> [SUPPLIED MATERIAL]

>>>>

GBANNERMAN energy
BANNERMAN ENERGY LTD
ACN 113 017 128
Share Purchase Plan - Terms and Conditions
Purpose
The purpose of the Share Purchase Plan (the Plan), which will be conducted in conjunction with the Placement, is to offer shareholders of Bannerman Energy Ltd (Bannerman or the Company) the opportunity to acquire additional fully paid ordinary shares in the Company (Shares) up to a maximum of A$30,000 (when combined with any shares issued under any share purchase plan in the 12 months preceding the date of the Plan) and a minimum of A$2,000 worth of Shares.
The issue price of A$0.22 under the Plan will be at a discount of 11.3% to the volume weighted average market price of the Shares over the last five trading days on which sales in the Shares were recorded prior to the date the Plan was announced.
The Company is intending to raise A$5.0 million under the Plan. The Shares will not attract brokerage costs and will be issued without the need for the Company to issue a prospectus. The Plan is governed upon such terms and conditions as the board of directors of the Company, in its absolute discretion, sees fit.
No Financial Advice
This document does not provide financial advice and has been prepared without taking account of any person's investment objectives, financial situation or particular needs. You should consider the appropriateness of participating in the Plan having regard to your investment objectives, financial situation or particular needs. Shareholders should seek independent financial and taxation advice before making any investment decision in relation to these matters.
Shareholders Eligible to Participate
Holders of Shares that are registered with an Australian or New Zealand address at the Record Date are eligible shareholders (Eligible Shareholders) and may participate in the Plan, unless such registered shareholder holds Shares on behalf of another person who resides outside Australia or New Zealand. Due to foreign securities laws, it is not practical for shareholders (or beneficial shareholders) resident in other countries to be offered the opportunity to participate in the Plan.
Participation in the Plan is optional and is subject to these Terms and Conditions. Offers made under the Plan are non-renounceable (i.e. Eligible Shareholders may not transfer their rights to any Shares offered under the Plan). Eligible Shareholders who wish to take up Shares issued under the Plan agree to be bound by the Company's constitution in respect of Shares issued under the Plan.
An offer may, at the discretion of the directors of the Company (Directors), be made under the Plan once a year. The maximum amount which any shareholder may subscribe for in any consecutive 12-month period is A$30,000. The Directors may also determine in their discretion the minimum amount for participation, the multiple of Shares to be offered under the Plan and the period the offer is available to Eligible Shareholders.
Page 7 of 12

<<<<

> [ACTIVITY] Track down every line in the entries that includes the string "made", and copy it.

> [EXPECTED ANSWER]
Participation in the Plan is optional and is subject to these Terms and Conditions. Offers made under the Plan are non-renounceable (i.e. Eligible Shareholders may not transfer their rights to any Shares offered under the Plan). Eligible Shareholders who wish to take up Shares issued under the Plan agree to be bound by the Company's constitution in respect of Shares issued under the Plan.
An offer may, at the discretion of the directors of the Company (Directors), be made under the Plan once a year. The maximum amount which any shareholder may subscribe for in any consecutive 12-month period is A$30,000. The Directors may also determine in their discretion the minimum amount for participation, the multiple of Shares to be offered under the Plan and the period the offer is available to Eligible Shareholders.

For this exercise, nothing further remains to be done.